Cela n’est pas toujours allé sans problème. En 2010, un an après son arrivée, Tidjane Thiam a manqué perdre sa place après l’échec de la prise de contrôle de la filiale asiatique du géant américain de l’assurance AIG.
Il était prêt à mettre plus de 35 milliards de dollars pour cette affaire qui aurait doublé la taille de Prudential. Le coup de poker raté coûte au contraire plusieurs centaines de millions de livres en dédites et autres frais.
Le gendarme financier de l’époque, la FSA (Financial Services Authority) ajoute son grain de sel et amende la société de 30 millions de livres (environ 42 millions de francs) qui ne l’a pas dûment informée de sa tentative de prise de contrôle. Le tout fait tanguer le navire. Mais la crise ne dure guère et le patron sauve sa tête.
L’homme de la rupture?
De toute évidence, c’est cette résilience dans l’adversité, cette capacité à générer des profits dans un environnement aussi compliqué, aussi régulé qui ont séduit le conseil d’administration de Credit Suisse.
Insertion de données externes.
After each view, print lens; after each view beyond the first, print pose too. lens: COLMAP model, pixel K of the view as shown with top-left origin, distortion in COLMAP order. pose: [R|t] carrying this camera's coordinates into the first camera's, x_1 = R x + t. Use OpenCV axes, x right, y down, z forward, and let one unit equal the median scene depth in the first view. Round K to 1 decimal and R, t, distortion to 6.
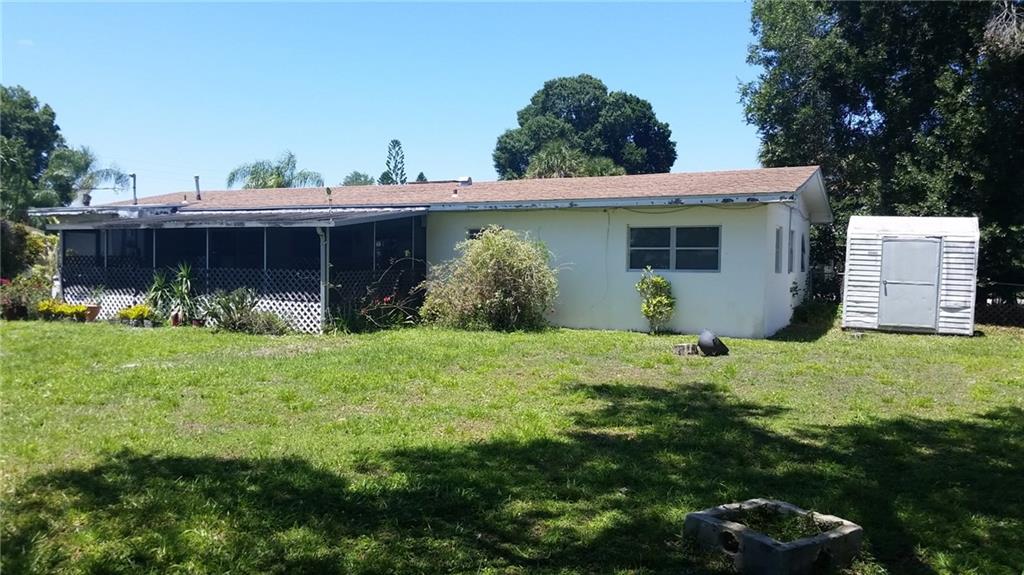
lens RADIAL K [[870.6, 0, 517.4], [0, 870.6, 317.3], [0, 0, 1]] dist [0.075440, -0.112884]
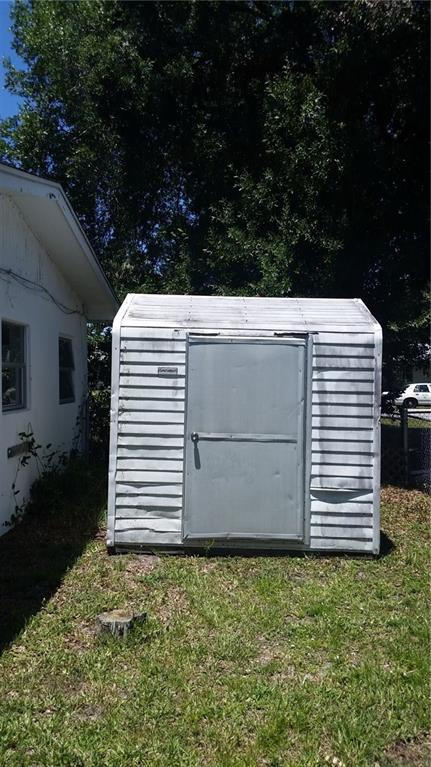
lens RADIAL K [[652.1, 0, 212.3], [0, 652.1, 382.6], [0, 0, 1]] dist [0.075440, -0.112884]
pose [[0.923592, -0.019074, 0.382903, 0.301713], [0.037565, 0.998458, -0.040874, -0.053355], [-0.381533, 0.052134, 0.922884, 0.694617]]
La grande banque de la Paradeplatz, comme ses pairs, s’habitue avec difficulté à l’explosion des réglementations de toute nature depuis la crise de 2008. Elle peine à sortir des axiomes définis par Rainer Gut, son patron mythique des années 80, un géant bicéphale américano-suisse reposant à la fois sur la gestion de fortune à la Paradeplatz et la banque d’affaires à Wall Street.
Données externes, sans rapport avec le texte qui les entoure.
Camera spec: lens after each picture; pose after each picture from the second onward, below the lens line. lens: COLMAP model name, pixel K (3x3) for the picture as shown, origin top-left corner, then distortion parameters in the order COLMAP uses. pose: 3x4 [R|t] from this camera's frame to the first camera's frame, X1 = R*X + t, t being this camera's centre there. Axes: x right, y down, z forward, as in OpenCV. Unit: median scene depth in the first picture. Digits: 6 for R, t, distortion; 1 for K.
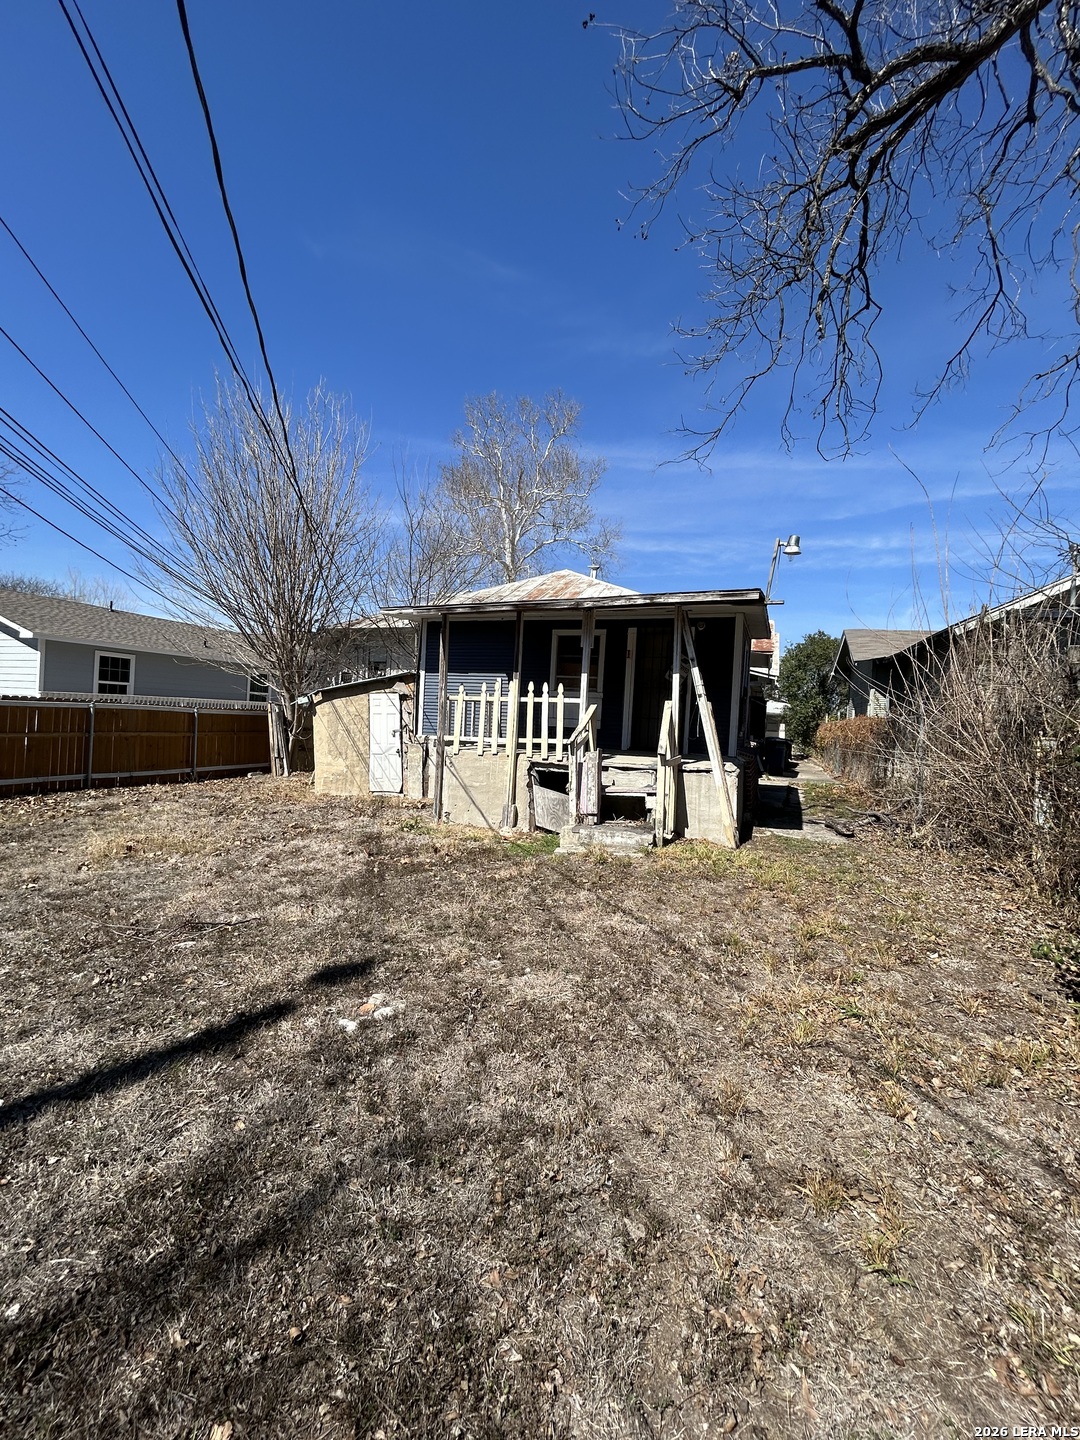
lens RADIAL K [[579.0, 0, 538.6], [0, 579.0, 718.0], [0, 0, 1]] dist [-0.000120, 0.000108]
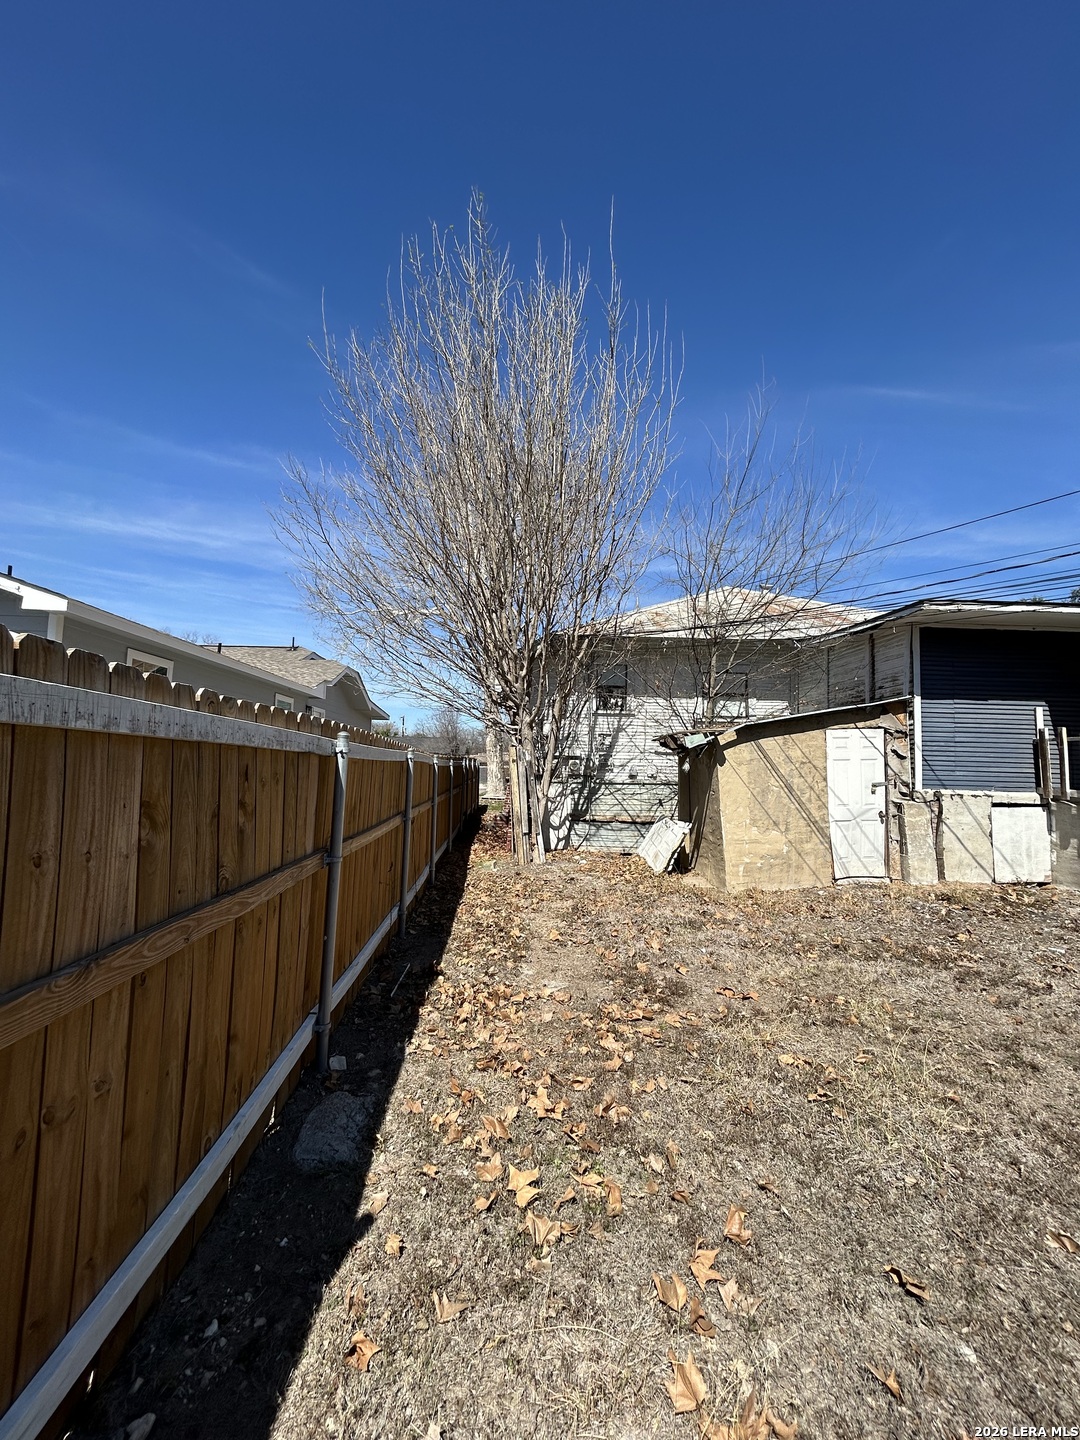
lens RADIAL K [[579.0, 0, 540.0], [0, 579.0, 718.1], [0, 0, 1]] dist [-0.000120, 0.000108]
pose [[0.915466, 0.005227, 0.402362, -1.361505], [0.022090, 0.997755, -0.063221, -0.032400], [-0.401789, 0.066765, 0.913295, 0.831378]]
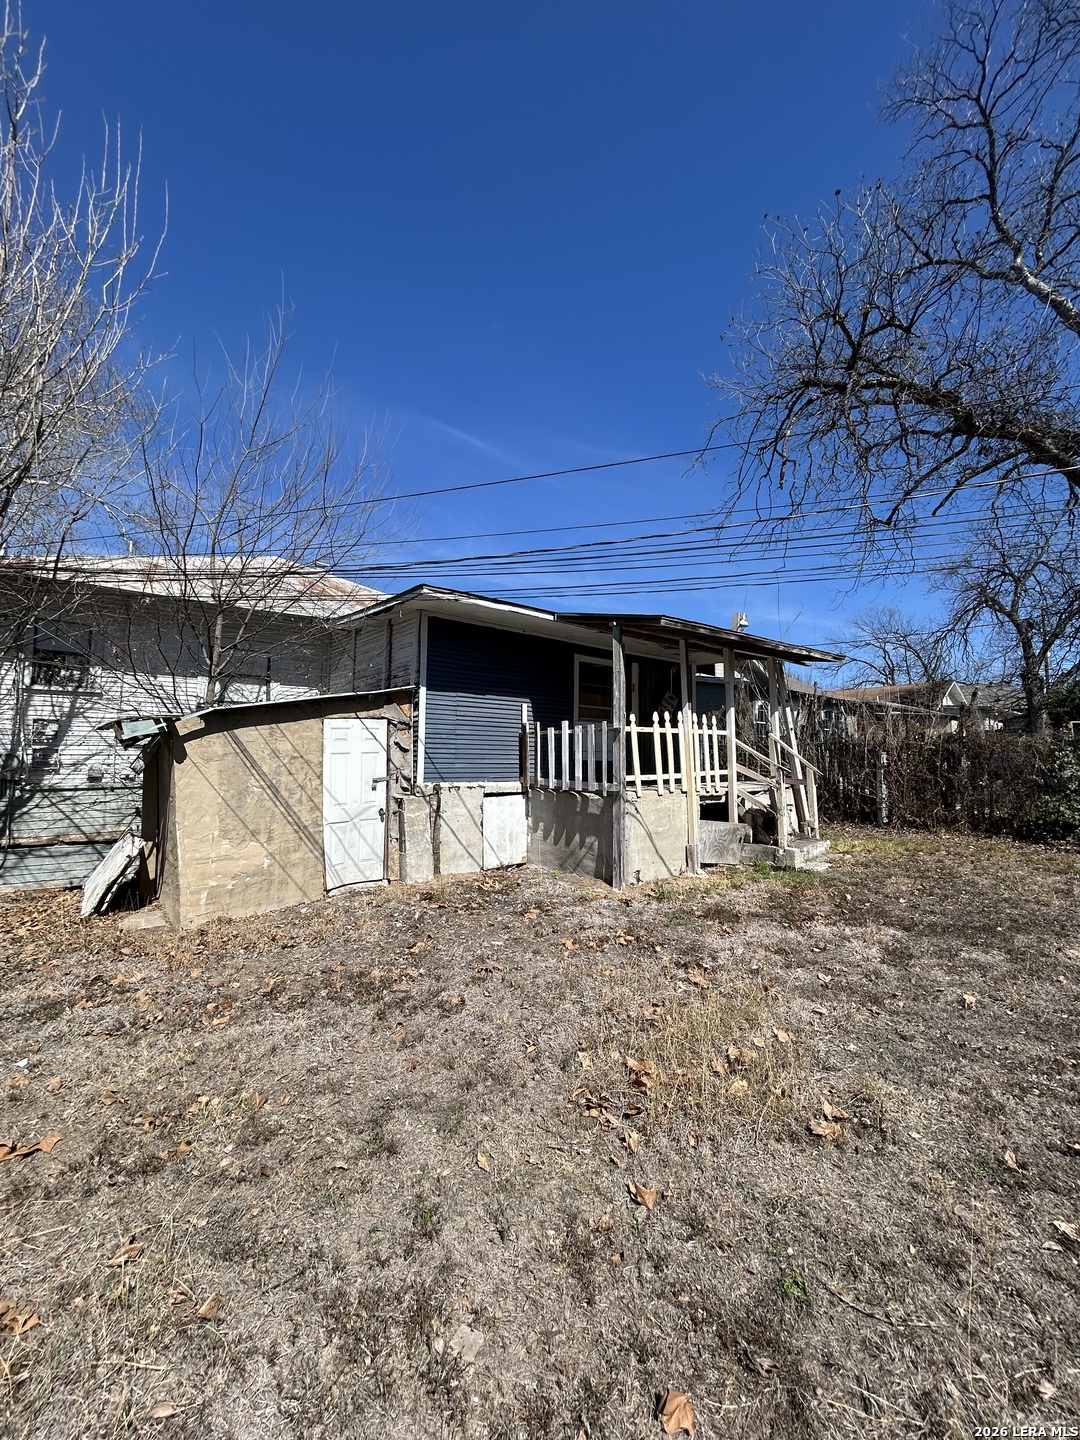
lens RADIAL K [[579.0, 0, 542.4], [0, 579.0, 717.1], [0, 0, 1]] dist [-0.000120, 0.000108]
pose [[0.474769, 0.023681, 0.879792, -1.100984], [0.022048, 0.999004, -0.038788, -0.026346], [-0.879834, 0.037813, 0.473774, 0.850593]]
Pourtant, le monde régulé et superglobalisé issu de la crise exige des solutions neuves et des horizons élargis.
De par ses origines, sa formation dans les hautes écoles françaises et son parcours professionnel, Tidjane Thiam semble incarner cette rupture des choix stratégiques de la banque suisse. Mais pas dans la manière de mener des affaires. L’objectif premier d’un patron reste de faire prospérer les actionnaires de sa société. Un défi d’autant plus stimulant, pour lui, que sa rémunération devrait être moins plafonnée en Suisse qu’elle ne l’était à Londres.
Quand Tidjane Thiam accusait Brady Dougan de Racket
Lors de son précédent job à la tête de l’assureur Prudential, Tidjane Thiam avait accusé Credit Suisse de «fraude» sur des produits financiers titrisés. Une activité à laquelle a banque n’a pas renoncé.
«Fraude et racket.» Ces trois dernières années, les relations entre l’assureur Prudential et Credit Suisse n’étaient pas au beau fixe. La société britannique, alors dirigée par Tidjane Thiam, avait porté plainte contre la banque suisse en 2012, l’accusant de lui avoir sciemment vendu des produits financiers basés sur des milliers de crédits hypothécaires américains qu’elle savait pourris.
Prudential réclamait 466 millions de dommages et intérêts. Credit Suisse avait tenté d’obtenir l’abandon des poursuites, mais ses dénégations n’ont pas convaincu. En octobre 2013, un juge du New Jersey avait estimé que les reproches de Prudential étaient suffisamment fondés pour maintenir la plainte.
Au final, l’assureur et la banque ont transigé par un accord à l’amiable l’été dernier. Un accord qui ne devait certainement pas être à l’avantage de Credit Suisse.
Un passage d’éponge qui tombait fort à propos puisque, début mars, Tidjane Thiam était nommé à la tête de Credit Suisse en remplacement de Brady Dougan.
L’arrivée du Franco-Ivoirien a été largement perçue comme la promesse d’un recentrage de la banque vers la gestion de fortune, et d’un retrait des activités de fabrication de produits financiers exotiques. Pas si sûr.
Encore aujourd’hui, Credit Suisse semble suivre le chemin inverse, en renforçant sa banque d’affaires aux Etats-Unis. Trois semaines avant la nomination de Tidjane Thiam, le 20 février, Credit Suisse a embauché Marshall Insley, le chef du département de titrisation de Bank of America. Sa spécialité?
La fabrication de produits financiers complexes à partir de crédits automobiles et étudiants. Reste à savoir ce que Tidjane Thiam fera de tout ça lorsqu’il prendra ses fonctions début juillet.